“A RESILIÊNCIA E A CAPACIDADE DE ADAPTAÇÃO SÃO PALAVRAS-CHAVE PARA PROFISSIONAIS COM CARREIRAS INTERNACIONAIS”

Rita Vilas-Boas acaba de terminar mais uma etapa profissional, desta vez no mercado angolano. Encara a sua saída com orgulho por, em conjunto com a sua equipa, ter obtido excelentes resultados nas ações de campanha do Grupo Castel.
Os novos desafios passam por adquirir mais competências em tecnologia e na transformação digital. E, Rita Vilas-Boas afirma que é fora da zona de conforto que se encontram as maiores oportunidades de crescimento.

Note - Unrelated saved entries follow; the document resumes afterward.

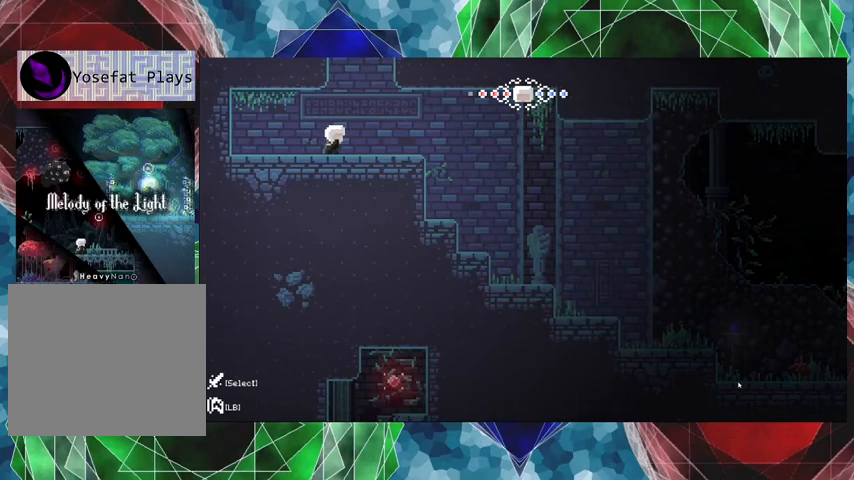
{"buttons": ["L2"], "left_stick": "center", "right_stick": "center", "events": [[333, "L2", "down"]]}
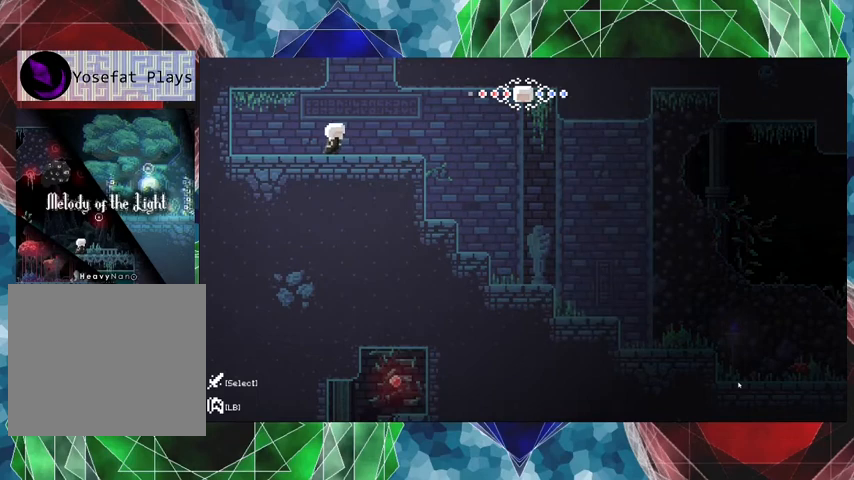
{"buttons": ["L1"], "left_stick": "center", "right_stick": "center", "events": [[233, "L2", "up"], [500, "L1", "down"]]}
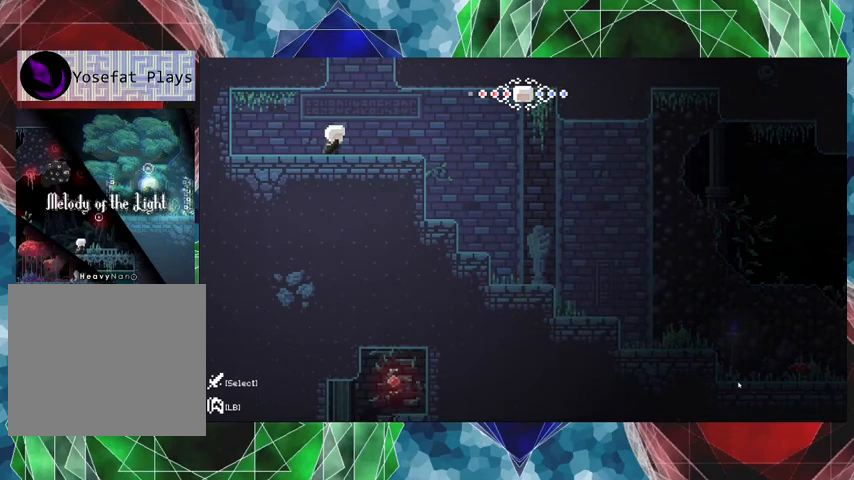
{"buttons": ["L1"], "left_stick": "center", "right_stick": "center", "events": []}
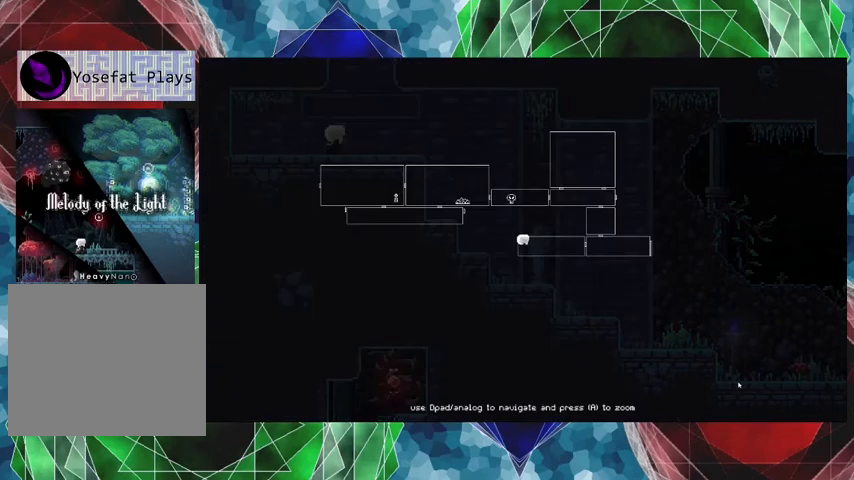
{"buttons": ["L1"], "left_stick": "center", "right_stick": "center", "events": []}
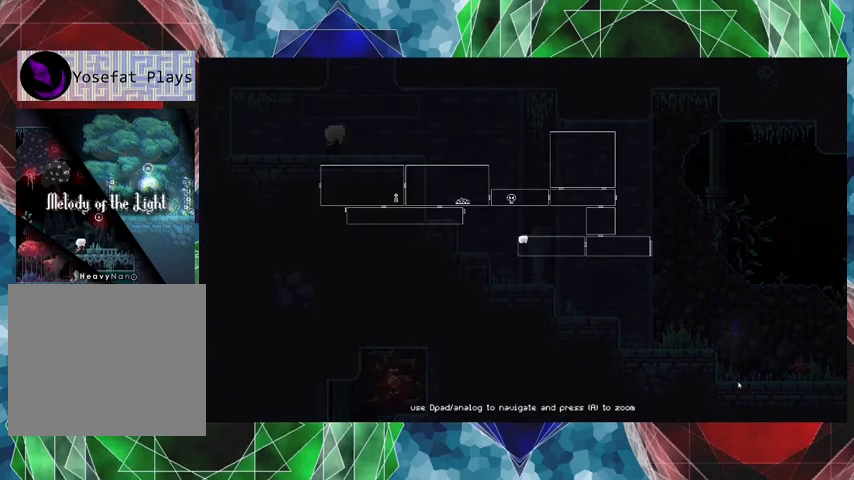
{"buttons": ["L1"], "left_stick": "center", "right_stick": "center", "events": []}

ATUALMENTE É RESPONSÁVEL PELO MARKETING ESTRATÉGICO DO GRUPO CASTEL, UM DOS PRINCIPAIS GRUPOS DE BEBIDAS DO CONTINENTE AFRICANO. DE QUE FORMA ABRAÇOU ESTE PROJETO?

Acabo justamente de concluir este ciclo da minha vida. As categorias de cervejas, refrigerantes e bebidas sempre me fascinaram pela emoção que comportam, pela proximidade e capacidade que temos de impactar os consumidores. São áreas em que a comunicação se faz muito de emoções, e isso agrada-me. Por isso tem sido uma área importante na minha carreira.

É fantástico ter tido a oportunidade de trabalhar num dos maiores grupos mundiais do setor, especificamente o terceiro produtor mundial de vinhos e o segundo player de cervejas em África.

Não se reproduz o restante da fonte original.